I can't help noticing that many of the pictures of Madonna to which Mama links show the Kaballah Queen in the act of SMOKING CIGARETTES!

Look, don't get me wrong, I think Madge has the right to suck on cancer sticks as much and as often as anyone else. But isn't it a little odd that the coverage of the reasons for her divorce from Ritchie included a rather long list of intense "health related" obsessions, but she still SUCKS CIGS? How will she be able to taste her tofu or Jesus's presumably delicious, tender and caipirinha-flavored wangy?

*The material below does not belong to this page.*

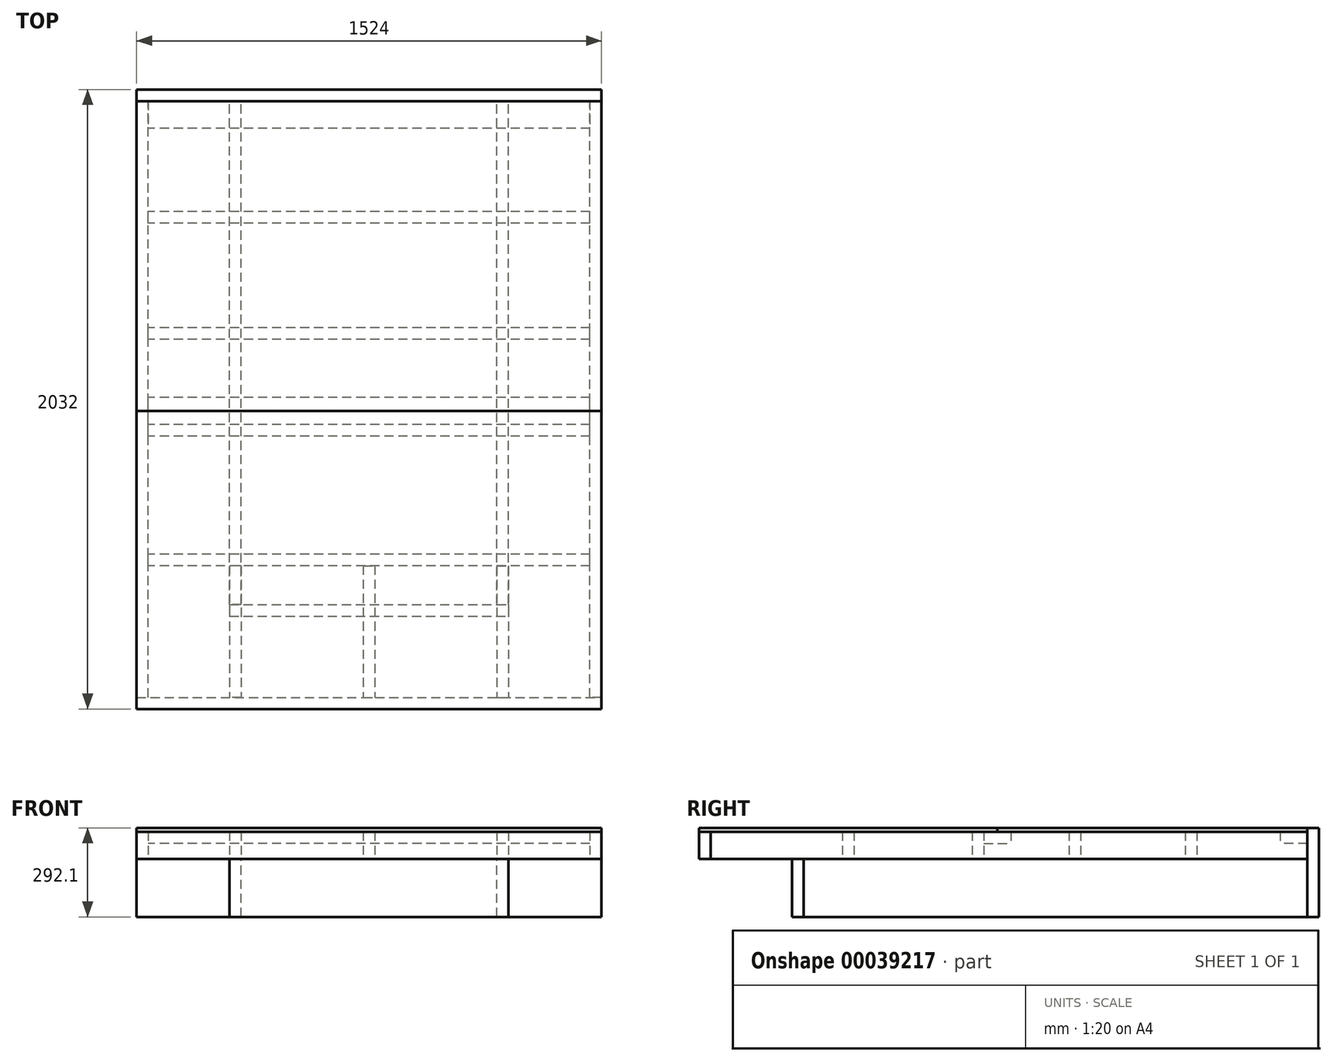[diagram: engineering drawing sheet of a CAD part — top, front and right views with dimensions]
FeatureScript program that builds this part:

I mean, we're not talking "moderate exercise" and "eat-your-vegetable" stuff here. Madonna's personal Ritchie-era habits included (1) a live-in trainer, (2) working out to the point that Ritchie said she "looked like a granny" next to her back-up dancers and was like "cuddling up to a piece of gristle," (3) going to sleep slathered in $800 cream and wrapped in plastic, and (4) enforcing a strict dairy-free policy that allowed Ritchie only rarely to eat meat and when he did, his wife would leave the table in disgust). Madge never denied any of this, as far as I know.

And she SMOKES?

GAWD! GROSS!

Still, I'd kiss her gristle any day! She's so wonderfully PEVERTO! Jesus, too!

Anonymous said...

Chris Robinson was the lead for THE BLACK CROWS, not the Counting Crows.

Anonymous said...

Chris Robinson is the front man for "The Black Crows" not "Counting Crows". That's the dredlocked, unlikely lothario Adam Duritz.

Your Mama said...

Oh laword, y'all are correct. Turns out Your Mama don't know one crow band from another, partick after a long night of gin and tonics. We've fixed our error. Thanks dollies.

The Preppy Pauper said...

The dirt I heard was the A-Rod was checking out pads at 15 CPW.

Anonymous said...

Mama, did you mean to say that A-Rod swings a "big" stick? My word verification is "penis."

Chris said...

Sorry Mama but you're confusing Spanish with Portuguese. Jesus is Brazilian and thus his name is pronounced Zhay-zoosh. An initial J is not aspirated in Portuguese and the s in the middle is given a z sound and the final s has a sh sound.

dolly said...

Kissy - I doubt Madonna really smokes. It's just part of the fantasy world Steven Klein cooked up for them that day. In his "Domestic Bliss" W shoot with Brad and Ange, I don't think anybody imagined that Angie was passing out drunk every night and being carried to bed by Brad, as was depicted in that spread.

Anonymous said...

Wow the folks are all about correcting Mama! Back in the day you got the wooden spoon for doing that <---hiding behind Mama's apron

Anonymous said...

Yikes! Those pics of Madonna and her toy ... so Barbara Hutton ....

stpaulsnowman said...

This woman has played her hand well and taken full advantage of the foibles of American and European culture to become well known and wealthy. What astonishes me is how good she doesn't look in Mama's photo collection. With all of her assets, and the miracles of digital manipulation, she should look better in these shots. She is only fifty but appears hagged out beyond the powers of the photoshop wizards.